Last month’s fire escape collapse in Rittenhouse Square Philadelphia left one man dead and two women seriously injured. The roomates, Albert Suh, a 22-year-old financial analyst, Laura O’Brien, a 24-year-old kindergarten teacher and 22-year-old Nancy Chen, were throwing a birthday party when around midnight, they went out onto the corroded stairwell to smoke a cigarette. The fire escape gave way and the three friends were suddenly dropped 40 feet. While O’Brien and Chen suffered injuries, Suh died shortly after the accident.
The families of Mr. Suh and Ms. O’Brien have decided to pursue the matter by filing a suit against the landlord, Alex Khorram of Newtown Square, and owner of the Khorram Group LP. It was found that the fire escape had not been inspected in the last 50 years and was in poor condition. Due to lack of proper maintenance and inspection, the structure was weakened and not suitable for use.

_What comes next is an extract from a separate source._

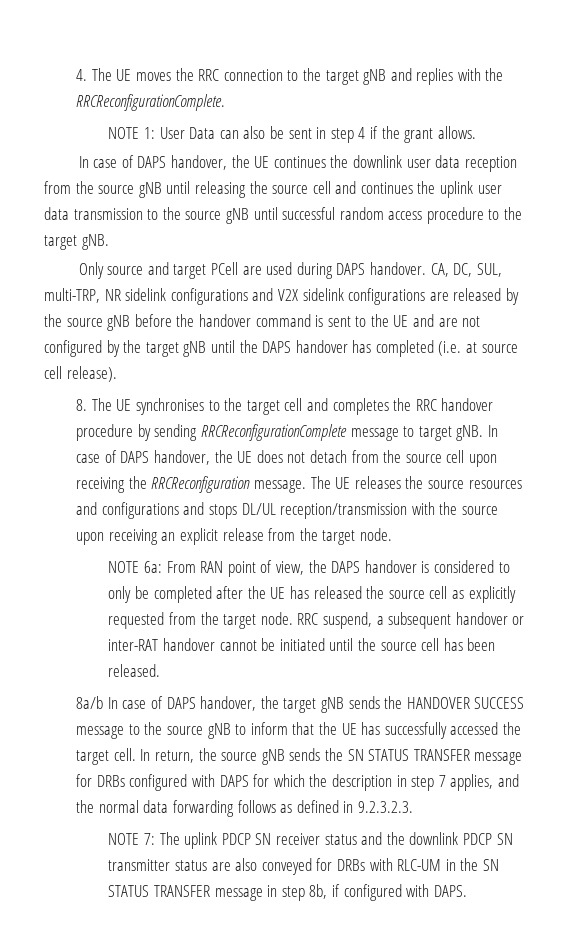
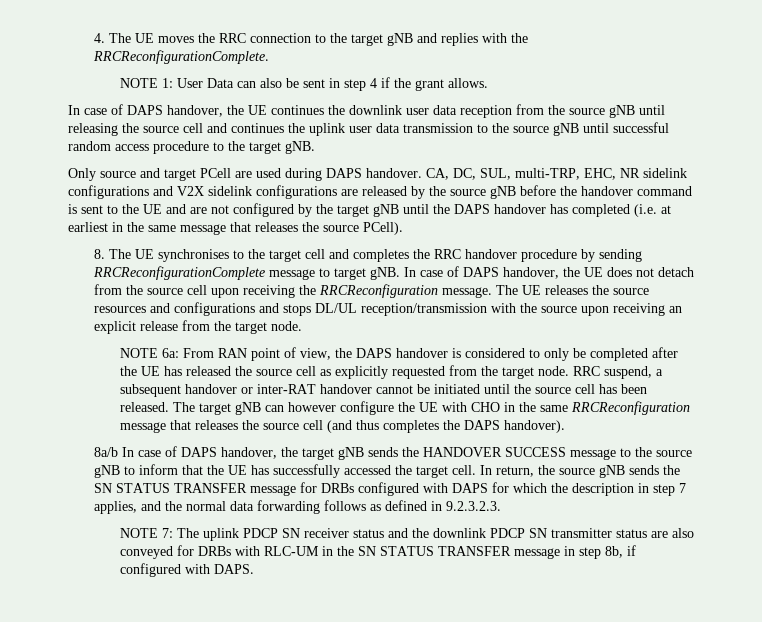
(100, 295) none -> [584,168,616,180] EHC,
[481,344,518,353] [44,366,117,382] source cell release). -> [68,222,403,235] earliest in the same message that releases the source PCell).
(161, 670) none -> [172,401,690,415] [119,420,565,433] The target gNB can however configure the UE with CHO in the same RRCReconfiguration message that releases the source cell (and thus completes the DAPS handover).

Ms. Chen and her family are not involved in the suit at this time, but she has hired lawyers. The O’Brien and Suh suit is seeking damages in excess of $50,000.
Across the United States building codes and fire protection codes are some of the finest in the world, with many countries opting to follow U.S. standards. Under Pennsylvania building code 82.17. Safety –fire prevention and egress laws:
(7) Outside stairs and fire escapes shall be constructed of metal or fire-retardant or pressure treated wood and shall have at least a 3-foot landing equipped with safety rails immediately under the door or window used as an emergency or fire exit. The stairs or fire escape shall be adequately maintained in a safe condition.
Clearly Mr. Khorram neglected his responsible to provide tenants with a safe conditioned fire escape. What is surprising and a bit disturbing is the city never sought to inspect the property in the last 50 years. Had the city inspected the fire escape, this accident could have been prevented. Better yet, had Khorram took care to maintain his property as is his legal responsibility as landlord, Mr. Suh would still be here today. Sadly, this is a case of tragedy by neglect.